1.
The New Testament- is the second major part of the Christian biblical canon, the first part being the Old Testament, based on the Hebrew Bible. The Greek New Testament discusses the teachings and person of Jesus, as well as events in first-century Christianity. Christians regard both the Old and New Testaments together as sacred scripture. The New Testament(in whole or in part) has frequently accompanied the spread of Christianity around the world. It reflects and serves as a source for Christian theology and morality.
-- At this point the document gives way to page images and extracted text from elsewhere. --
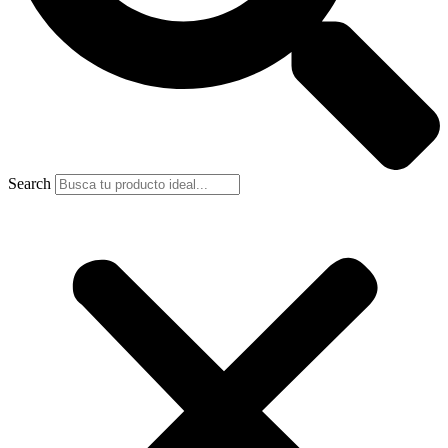
Search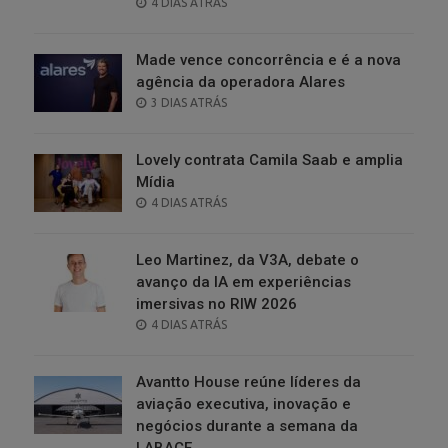
POSTED
4 DIAS ATRÁS
ON
Made vence concorrência e é a nova
agência da operadora Alares
POSTED
3 DIAS ATRÁS
ON
Lovely contrata Camila Saab e amplia
Mídia
POSTED
4 DIAS ATRÁS
ON
Leo Martinez, da V3A, debate o
avanço da IA em experiências
imersivas no RIW 2026
POSTED
4 DIAS ATRÁS
ON
Avantto House reúne líderes da
aviação executiva, inovação e
negócios durante a semana da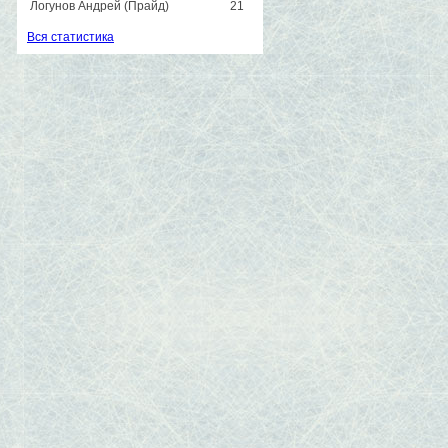
Логунов Андрей (Прайд)
21
Вся статистика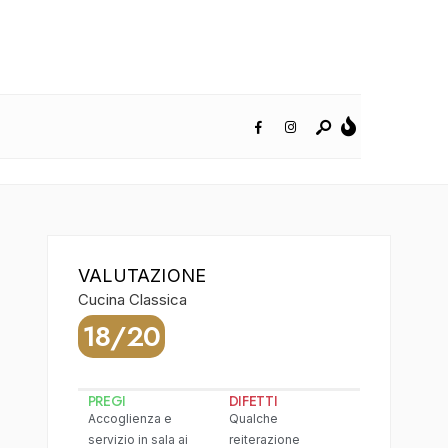
VALUTAZIONE
Cucina Classica
18/20
PREGI
DIFETTI
Accoglienza e
Qualche
servizio in sala ai
reiterazione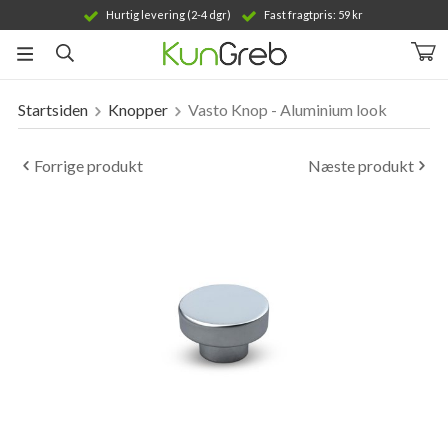
Hurtig levering (2-4 dgr)
Fast fragtpris: 59 kr
Startsiden
Knopper
Vasto Knop - Aluminium look
Produktet er blevet tilføjet til din indkøbskurv
Forrige produkt
Næste produkt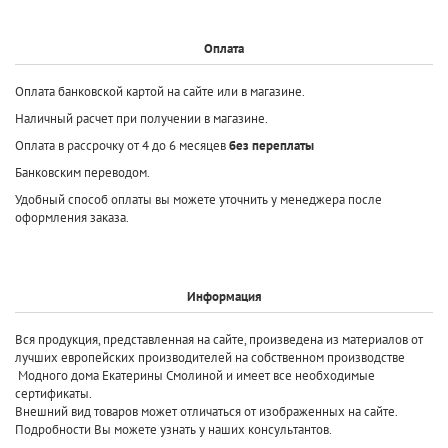
Оплата
Оплата банковской картой на сайте или в магазине.
Наличный расчет при получении в магазине.
Оплата в рассрочку от 4 до 6 месяцев
без переплаты
Банковским переводом.
Удобный способ оплаты вы можете уточнить у менеджера после
оформления заказа.
Информация
Вся продукция, представленная на сайте, произведена
из материалов от
лучших европейских производителей
на собственном производстве
Модного дома Екатерины Смолиной и имеет все необходимые
сертификаты.
Внешний вид товаров может отличаться от изображенных на сайте.
Подробности Вы можете узнать у наших консультантов.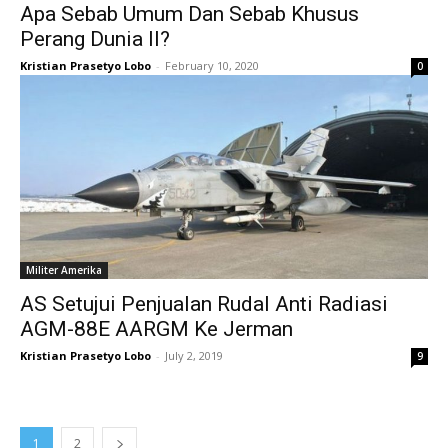
Apa Sebab Umum Dan Sebab Khusus
Perang Dunia II?
Kristian Prasetyo Lobo
-
February 10, 2020
0
Militer Amerika
AS Setujui Penjualan Rudal Anti Radiasi
AGM-88E AARGM Ke Jerman
Kristian Prasetyo Lobo
-
July 2, 2019
9
1
2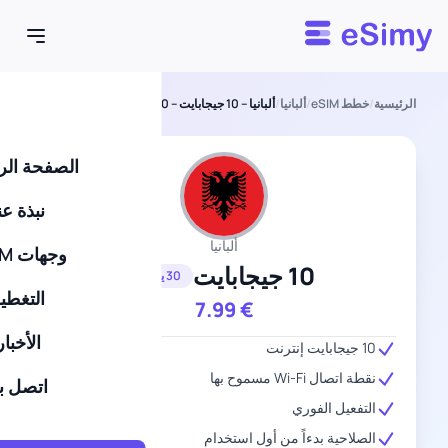
Esimy
الرئيسية
/
خطط eSIM
/
ألبانيا
/
ألبانيا – 10 جيجابايت – 30 يومًا
الصفحة الر
نبذة عن
ألبانيا
وجهات eSIM
10 جيجابايت
30 يومًا
التغطي
7.99
€
الأخبار
10 جيجابايت إنترنت
نقطة اتصال Wi-Fi مسموح بها
اتصل بن
التفعيل الفوري
الصلاحية بدءاً من أول استخدام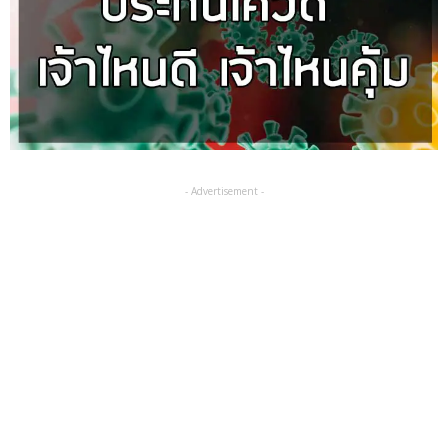
- Advertisement -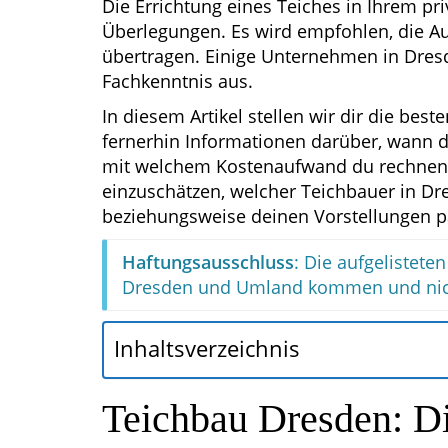
Die Errichtung eines Teiches in Ihrem pri
Überlegungen. Es wird empfohlen, die A
übertragen. Einige Unternehmen in Dres
Fachkenntnis aus.
In diesem Artikel stellen wir dir die bes
fernerhin Informationen darüber, wann 
mit welchem Kostenaufwand du rechnen m
einzuschätzen, welcher Teichbauer in Dre
beziehungsweise deinen Vorstellungen p
Haftungsausschluss
: Die aufgelistet
Dresden und Umland kommen und nich
Inhaltsverzeichnis
Teichbau Dresden: Di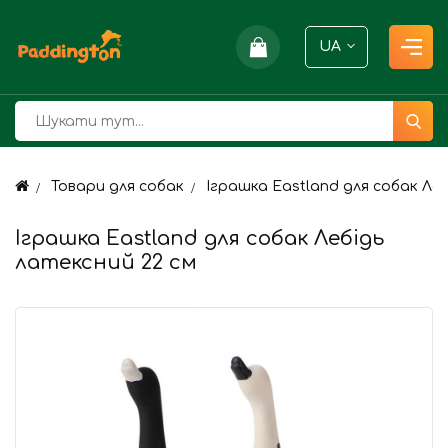
UA
Товари для собак
Іграшка Eastland для собак Леб
Іграшка Eastland для собак Лебідь
латексний 22 см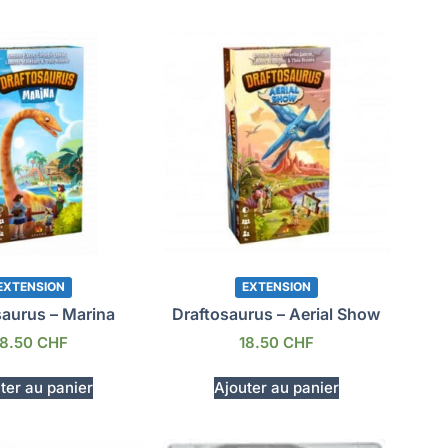
EXTENSION
EXTENSION
saurus – Marina
Draftosaurus – Aerial Show
18.50
CHF
18.50
CHF
ter au panier
Ajouter au panier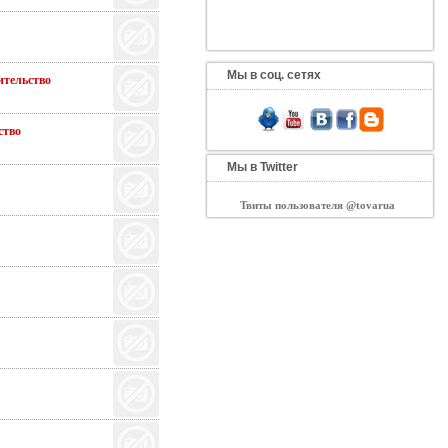
Мы в соц. сетях
тельство
тво
Мы в Twitter
Твиты пользователя @tovarua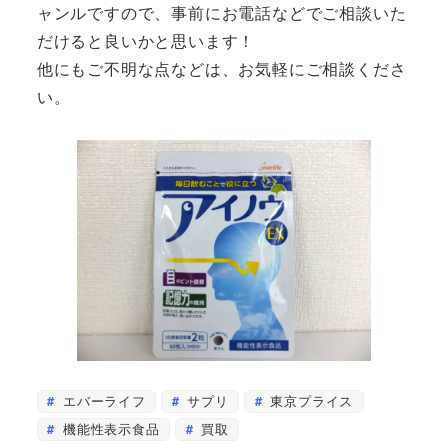
ャンルですので、事前にお電話などでご相談いた
だけると良いかと思います！
他にもご不明な点などは、お気軽にご相談くださ
い。
エバーライフ
サプリ
東京プライス
機能性表示食品
買取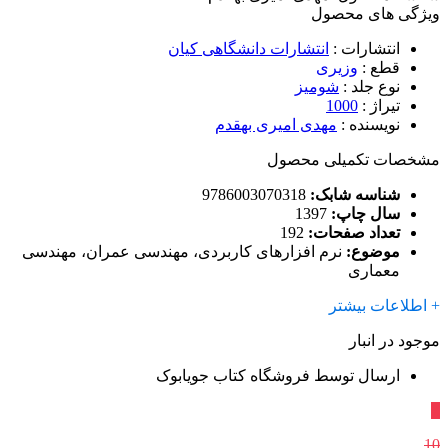
ویژگی های محصول
انتشارات
:
انتشارات دانشگاهی کیان
قطع
:
وزیری
نوع جلد
:
شومیز
تیراژ
:
1000
نویسنده
:
مهدی امیری بهقدم
مشخصات تکمیلی محصول
شناسه شابک:
9786003070318
سال چاپ:
1397
تعداد صفحات:
192
موضوع:
نرم افزارهای کاربردی، مهندسی عمران، مهندسی
معماری
+ اطلاعات بیشتر
موجود در انبار
ارسال توسط فروشگاه کتاب جویابوک
٪
10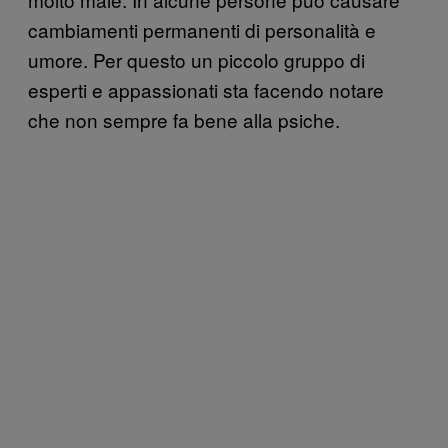
cambiamenti permanenti di personalità e
umore. Per questo un piccolo gruppo di
esperti e appassionati sta facendo notare
che non sempre fa bene alla psiche.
Both extended readings and phrases directly from the New Testament are also incorporated (along with readings from the Old Testament) into the various Christian liturgies.
Gospels-
Luke, Matthew, Mark, John

2.
oracle- was a person or agency considered to provide wise counsel or prophetic predictions or precognition of the future, inspired by the gods. As such it is a form of divination. The most important oracles of Greek antiquity were Pythia, priestess to Apollo at Delphi, and the oracle of Dionne and Zeus at Dodona in Epirus.
prophet- is an individual who is claimed to have been contacted by the supernatural
or the divine, and to speak for them, serving as an intermediary with humanity, delivering this newfound knowledge from the supernatural entity to other people.
The message that the prophet conveys is called a prophecy.
dithyramb- was an ancient Greek hymn sung and danced in honor of Dionysus, the god of wine and fertility; the term was also used as an epithet of the god: Plato, in The Laws, while discussing various kinds of music mentions "the birth of Dionysus, called, I think, the dithyramb. Plato also remarks in the Republic that dithyrambs are the clearest example of poetry in which the poet is the only speaker.

3.
Dionysus- is the god of the grape harvest, winemaking and wine, of ritual madness, fertility, theatre and religious ecstasy in Greek mythology. Alcohol, especially wine, played an important role in Greek culture with Dionysus being an important reason for this life style. He is a god of epiphany, "the god that comes", and his "foreignness" as an arriving outsider-god may be inherent and essential to his cults. He is a major, popular figure of Greek mythology and religion, and is included in some lists of the twelve Olympians. Dionysus was the last god to be accepted into Mt. Olympus. He was the youngest and the only one to have a mortal mother.

Apollo- is one of the most important and complex of the Olympian deities in classical Greek and Roman religion and Greek and Roman mythology. The ideal of the kouros
(a beardless, athletic youth), Apollo has been variously recognized as a god of music, truth and prophecy, healing, the sun and light, plague, poetry, and more. Apollo is the son of Zeus and Leto, and has a twin sister, the chaste huntress Artemis. Apollo is known in Greek-influenced Etruscan mythology as Apulu. Apollo was an oracular god—the prophetic deity of the Delphic Oracle. Medicine and healing are associated with Apollo, whether through the god himself or mediated through his son Asclepius, yet Apollo was also seen as a god who could bring ill-health and deadly plague.

4.
tragedy- is a form of drama based on human suffering that invokes an accompanying catharsis or pleasure in audiences. While many cultures have developed forms that provoke this paradoxical response, the term tragedy often refers to a specific tradition of drama that has played a unique and important role historically in the self-definition of Western civilization. That tradition has been multiple and discontinuous, yet the term has often been used to invoke a powerful effect of cultural identity and historical continuity—"the Greeks and the Elizabethans, in one cultural form; Hellenes and Christians, in a common activity," as Raymond Williams puts it.
comedy- refers to any discourse or work generally intended to be humorous or to amuse by inducing laughter, especially in theatre, television, film and stand-up comedy. The origins of the term are found in Ancient Greece. In the Athenian democracy, the public opinion of voters was influenced by the political satire performed by the comic poets at the theaters. The theatrical genre of Greek comedy can be described as a dramatic performance which pits two groups or societies against each other in an amusing agon or conflict.